Der Leiter des Harzer Eigenbetriebs Rettungsdienst erklärt die niedrige Quote: „Wir haben sehr lange Wege in die Krankenhäuser“, sagt Michael Werner. Problematisch sei deren Spezialisierung. So könne ein Patient aus Wernigerode oftmals nicht ins örtliche Klinikum gebracht werden, sondern müsse nach Quedlinburg oder Halberstadt. „Da ist der Wagen dann zwei Stunden gebunden“, sagt Werner.
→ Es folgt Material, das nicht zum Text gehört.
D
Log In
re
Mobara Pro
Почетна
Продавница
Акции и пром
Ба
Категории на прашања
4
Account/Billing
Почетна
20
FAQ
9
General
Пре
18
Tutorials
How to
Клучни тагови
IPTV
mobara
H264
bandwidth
Hinzu kämen harzspezifische Pro­bleme, etwa die Topografie und abgelegene Orte bei gleichzeitig vergleichsweise vielen Einwohnern. Zudem müsse der Harzer Rettungsdienst deutlich mehr Touristen versorgen, als in anderen Kreisen.

Die Verbesserung der sogenannten Hilfsfristquote von 43,6 auf 66,5 Prozent hängt mit dem Ausbau von Standorten im Harzkreis zusammen. Neue Wachen finden sich mittlerweile in den Oberharzorten Hasselfelde und Elend sowie in Badersleben im Huy. Zudem gibt es eine gemeinsame Wache mit dem Kreis Mansfeld-Südharz und Kooperationen mit Niedersachsen. Werner sieht den Harzer Rettungsdienst daher auf einem guten Weg. „Ich erhoffe mir für 2016 nochmals einen Schub nach vorn.“

Deutlich unter dem Landesschnitt von 82,3 Prozent liegt mit 74,4 auch der Kreis Wittenberg. Kreissprecher Ronald Gauert weist auf die Probleme hin, die ein dünn besiedelter Flächenkreis mit sich bringt. Dies bedeute lange Wege für die Rettungswagen bei Einsätzen in abgelegenen Orten. Der Landkreis habe reagiert, sagt Gauert. „Wir haben zwei zusätzliche Standorte eröffnet.“ In Elster und Pannigkau sind künftig Rettungswagen stationiert, der Standort Annaburg wurde aufgewertet. Alle drei Orte liegen in der dünn besiedelten Elbe-Elster-Region im Grenzland zu Sachsen und Brandenburg.

Spitzenreiter ist der Altmarkkreis Salzwedel. 91,75 Prozent der Rettungswagen treffen innerhalb der zwölf Minuten ein. In Salzwedel ereignete sich Ende 2015 ein besonders tragisches Unglück. Eine junge Frau starb, da der Notarzt erst geschlagene 41 Minuten nach der Alarmierung eintraf.

Mit diesem Vorfall haben die Veränderungen nichts zu tun, erklärt Birgit Eurich aus dem Büro des Landrats. „Wir haben im vergangenen Jahr den Rettungsdienst neu aufgestellt“, sagt die Sprecherin. So wurden Rettungswagen in den Randlagen von Salzwedel und Gardelegen stationiert, um die Wege in ländliche Gebiete abzukürzen. In Rohrberg ist eine neue Wache entstanden, der Standort Kalbe-Milde wurde nach Kahrstedt verlegt um lange Schrankenschließzeiten zu umgehen.

Die Nichterfüllung der gesetzlichen Hilfsfrist begründet die Landesregierung in ihrer Antwort auf die Linken-Anfrage damit, dass die 95 Prozent eine „planerische Größe“ sei, um Standorte von Rettungswagen zu bestimmen. Damit seien auch Quoten unterhalb der gesetzlichen Hilfsfrist „als ausreichend anzusehen“.